Many Unitarians treasure the Nightingale Centre, the Unitarian retreat and conference in Great Hucklow. The Inquirer (16 November 1918), just two months after the cessation of hostilities, carried an appeal for £10,000 for the "Florence Nightingale Home for Soldiers, Sailors and other men of our community” which had been established by the Sunday School Association as a Unitarian National War Memorial. This was designed to meet a present urgent need but no Government funding was forthcoming to erect a building, therefore Unitarians got to work.

In churches and chapels across the country will be found individual memorials to those lost. Congregations, of course, mark Remembrance Sunday in various ways. Finding out more about the individuals listed on memorial plaques could be a useful starting point to produce a local and more human story of the war.

Nationally, this will also be an opportunity to reflect upon how Unitarians and Free Christians, individually and collectively, responded to the War. Alan Ruston has written with feeling of how the nonconformist churches were forced to face large moral and spiritual issues for which they were apparently so ill prepared. This was felt particularly by liberal Christian Churches who emphasized a belief in “the goodness of man and his God”. His article on “Unitarian attitudes towards World War 1” in the Transactions of the Unitarian Historical Society (April 1998) merits careful reading. He tellingly reveals that historians of Unitarianism had ignored the subject until he wrote in 1993 on two Unitarian ministers killed in action.

The denominational press shows that the majority of Unitarians supported the war effort, at least until mid-1917, with a notable minority taking a more critical stance.
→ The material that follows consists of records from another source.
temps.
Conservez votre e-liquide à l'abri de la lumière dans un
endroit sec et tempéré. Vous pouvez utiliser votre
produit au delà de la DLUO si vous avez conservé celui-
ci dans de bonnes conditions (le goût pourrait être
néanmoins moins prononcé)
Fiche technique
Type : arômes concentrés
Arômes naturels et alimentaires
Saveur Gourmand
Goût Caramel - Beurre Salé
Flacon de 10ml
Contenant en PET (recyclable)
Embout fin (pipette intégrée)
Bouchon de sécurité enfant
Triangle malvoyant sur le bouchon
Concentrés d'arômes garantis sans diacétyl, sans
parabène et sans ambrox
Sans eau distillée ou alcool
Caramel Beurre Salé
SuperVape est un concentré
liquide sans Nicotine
The views of some of the former are surprising; although we must be careful to assess the past in its own context not that of today. One legacy was the establishment of the Unitarian Peace Fellowship in 1916 (as the Liberal Christian Peace Fellowship) with its basis that “war and the preparation for war is unreconcilable with the teaching and spirit of Jesus”. The General Assembly in 2016 is an opportunity to remember their foundation and work for peace since then.
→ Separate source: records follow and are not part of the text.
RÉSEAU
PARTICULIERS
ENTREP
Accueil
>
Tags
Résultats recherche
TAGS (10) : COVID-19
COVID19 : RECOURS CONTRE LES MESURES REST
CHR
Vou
Alan also points out that his research found a quite different response to the war between Unitarian ministers and the laity, the latter being somewhat more sceptical including a few Unitarian MPs. Importantly, he suggests that World war One so seriously undermined the basis of the confidence of British Unitarianism that it “has not subsequently recovered its dynamism nor theological assurance”. 

Unitarians should mark this centenary. Nationally there has been concern that “2014 is being scheduled as another zenith of nationalist pride”, as Richard Seymour wrote in The Guardian (12 October 2012). I am sure that Unitarians will commemorate and remember with dignity drawing upon the best of what we are but guarding against the temptation to white wash the past.

This is an updated version of an article “How will we remember the fallen?” which appeared in The Inquirer on 19 January 2013 (Issue 7810).